Adamın aklındaki düşünceleri doğruladığından habersiz kendisini banyoya attı. Arkasında bıraktığı adam ise hem öfkeli hem de üzgündü. Olamazdı değil mi? O herifle aralarında birşey geçmiş olamazdı.

Gecenin köründe kalkıp onun yanına gitmesi, sabah onun arabasıdan inmesi, duş, uykusuzluk...Sertçe yutkundu adam. "O herifi daha gördüğüm an gebertmeliydim. Siktir!"

Hışımla odadan çıkıp hemen yan taraftaki Evren'in kapısını yumrukladı sabahın çok erken bir saati olmasını umursamadan. Kimi uyandırdığı, kimleri rahatsız ettiği umrunda değildi. Sonunda açılan kapıyla hızla içeri daldı.

Evren gözlerini bile zor açarken üzerinde hiçbirşey yoktu. Altında da dizlerine gelen bir şortla öfkeyle kendisine bakan adama çevirdi bakışlarını. Bunların ilişkisinin her sorununun içinde olmak zorunda mıydı acaba?

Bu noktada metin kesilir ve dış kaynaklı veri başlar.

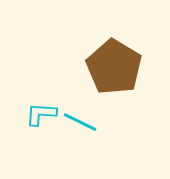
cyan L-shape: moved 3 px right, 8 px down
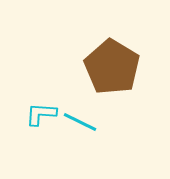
brown pentagon: moved 2 px left
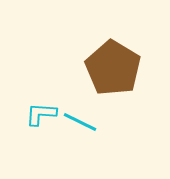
brown pentagon: moved 1 px right, 1 px down
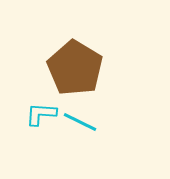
brown pentagon: moved 38 px left
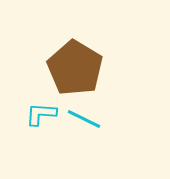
cyan line: moved 4 px right, 3 px up
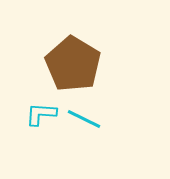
brown pentagon: moved 2 px left, 4 px up
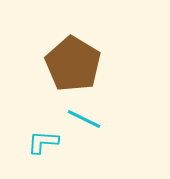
cyan L-shape: moved 2 px right, 28 px down
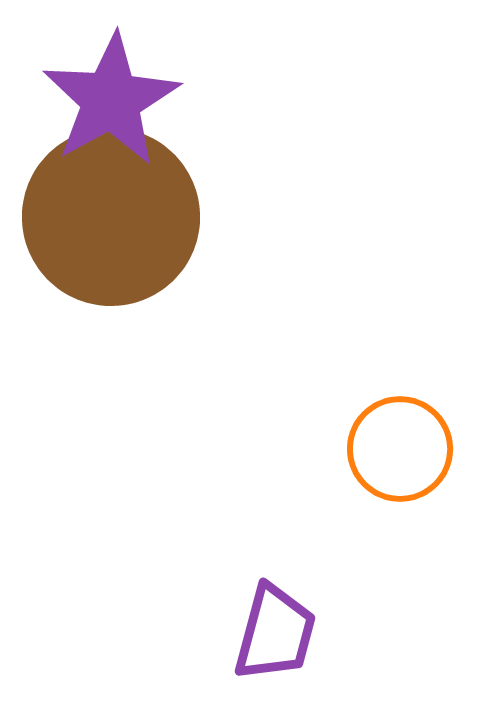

"O herif karına yürüyor dedin. Karının onunla ilişkisi var demedin!"

"Ne? Ne ilişkisi? Sabah sabah ne saçmalıyorsun?" Zaten henüz uyanamamıştı, algıları açılmadan neyden bahsediyordu hiçbir fikri yoktu.

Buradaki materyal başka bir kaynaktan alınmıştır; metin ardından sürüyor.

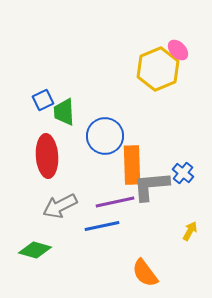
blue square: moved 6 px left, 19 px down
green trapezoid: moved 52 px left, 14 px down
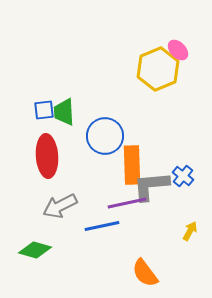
blue square: moved 1 px right, 10 px down; rotated 20 degrees clockwise
blue cross: moved 3 px down
purple line: moved 12 px right, 1 px down
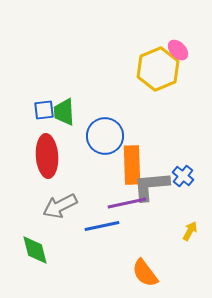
green diamond: rotated 60 degrees clockwise
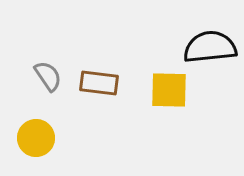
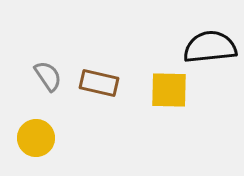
brown rectangle: rotated 6 degrees clockwise
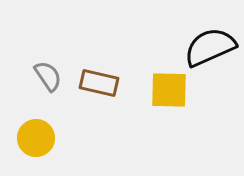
black semicircle: rotated 18 degrees counterclockwise
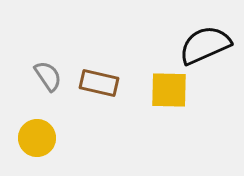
black semicircle: moved 5 px left, 2 px up
yellow circle: moved 1 px right
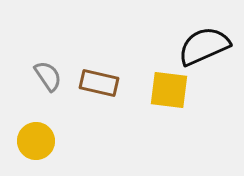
black semicircle: moved 1 px left, 1 px down
yellow square: rotated 6 degrees clockwise
yellow circle: moved 1 px left, 3 px down
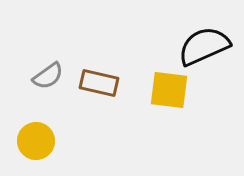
gray semicircle: rotated 88 degrees clockwise
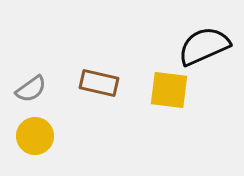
gray semicircle: moved 17 px left, 13 px down
yellow circle: moved 1 px left, 5 px up
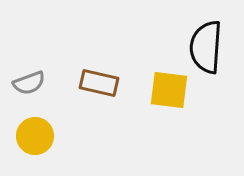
black semicircle: moved 2 px right, 1 px down; rotated 62 degrees counterclockwise
gray semicircle: moved 2 px left, 6 px up; rotated 16 degrees clockwise
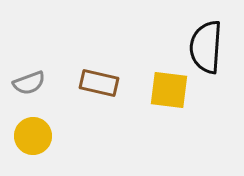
yellow circle: moved 2 px left
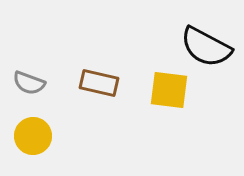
black semicircle: rotated 66 degrees counterclockwise
gray semicircle: rotated 40 degrees clockwise
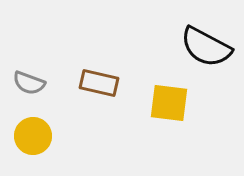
yellow square: moved 13 px down
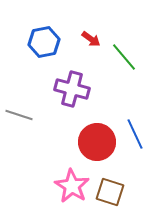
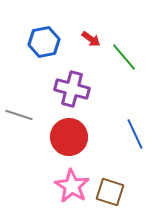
red circle: moved 28 px left, 5 px up
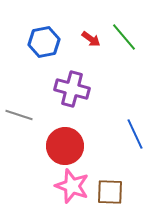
green line: moved 20 px up
red circle: moved 4 px left, 9 px down
pink star: rotated 12 degrees counterclockwise
brown square: rotated 16 degrees counterclockwise
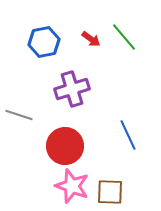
purple cross: rotated 32 degrees counterclockwise
blue line: moved 7 px left, 1 px down
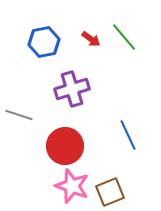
brown square: rotated 24 degrees counterclockwise
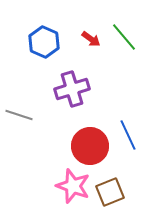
blue hexagon: rotated 24 degrees counterclockwise
red circle: moved 25 px right
pink star: moved 1 px right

"Sabah o herifle döndü otele. Ve şuan duşta. Uykusuz kalmış bütün gece. Ne anlamalıyım bu durumdan?"

Evren kafasını kaşıdı sıkıntıyla. Andre'den bahsettiğini anladı zor olsa da. Daha önce Fransa'ya geldikleri zamanları düşündü. Birlikte geldiklerinde aynı odada olmadıkları için geceleri ne yaptığını bilmiyordu ama birkaç kere gece henüz uyumadığında otelden çıktığını görmüştü Cemre'nin. Her birinde aramış ama ulaşamamıştı. Sabah kahvaltıda sorduğunda uyuyamadığı için dolaşmaya çıktığını, telefonunu da kapattığını söylüyordu. Andre ile olacağını hiç düşünmemişti çünkü ona yüz verdiğine hiç şahit olmamıştı.